Closed MrMadium closed 1 year ago

MrMadium commented 1 year ago

AIF Version 0.5.0 Pandas: 1.3.5 Python: 3.8.10

Note on "Other" - it is one of the race categories.

from aif360.datasets import CompasDataset

aif_df = CompasDataset(label_name='is_recid',
                       favorable_classes=[0],
                       protected_attribute_names=['sex', 'race'],
                       privileged_classes=[['Female', 'Caucasian']],
                       categorical_features=['age_cat', 'c_charge_degree', 'score_text'],
                       features_to_keep=['age', 'age_cat', 'sex', 'race', 'c_charge_degree', 'priors_count', 'days_b_screening_arrest', 'decile_score', 'score_text', 'is_recid', 'two_year_recid', 'c_jail_in', 'c_jail_out'])

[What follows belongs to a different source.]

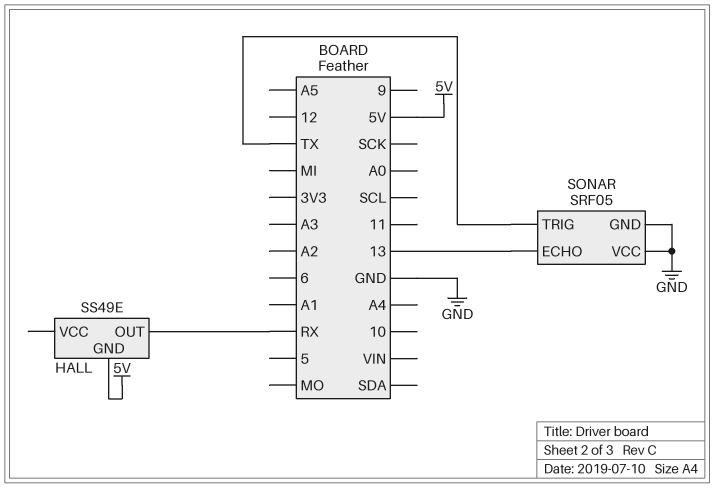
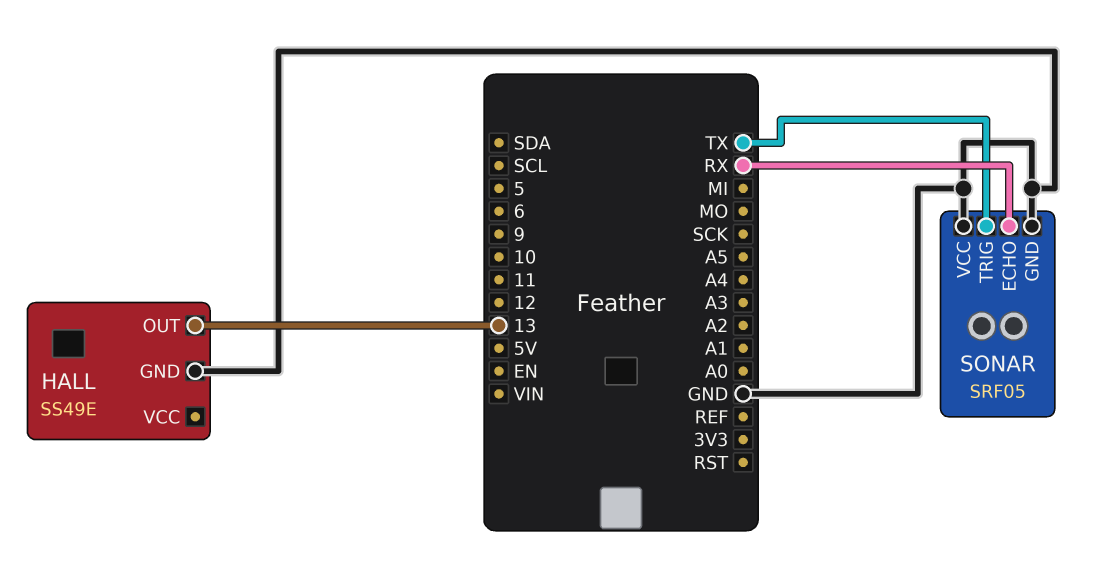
HALL pin GND: 5V -> GND
HALL pin OUT: RX -> 13
SONAR pin ECHO: 13 -> RX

ValueError: could not convert string to float: 'Other'

ValueError Traceback (most recent call last) /usr/local/lib/python3.8/dist-packages/aif360/datasets/structured_dataset.py in init(self, df, label_names, protected_attribute_names, instance_weights_name, scores_names, unprivileged_protected_attributes, privileged_protected_attributes, metadata) 95 try: ---> 96 df = df.astype(np.float64) 97 except ValueError as e:

12 frames ValueError: could not convert string to float: 'Other'

During handling of the above exception, another exception occurred:

ValueError Traceback (most recent call last) /usr/local/lib/python3.8/dist-packages/aif360/datasets/structured_dataset.py in init(self, df, label_names, protected_attribute_names, instance_weights_name, scores_names, unprivileged_protected_attributes, privileged_protected_attributes, metadata) 97 except ValueError as e: 98 print("ValueError: {}".format(e)) ---> 99 raise ValueError("DataFrame values must be numerical.") 100 101 # Convert all column names to strings

ValueError: DataFrame values must be numerical.

MrMadium commented 1 year ago

Had to cast the column in the 'categorical_features' column by the look of it. Apologies.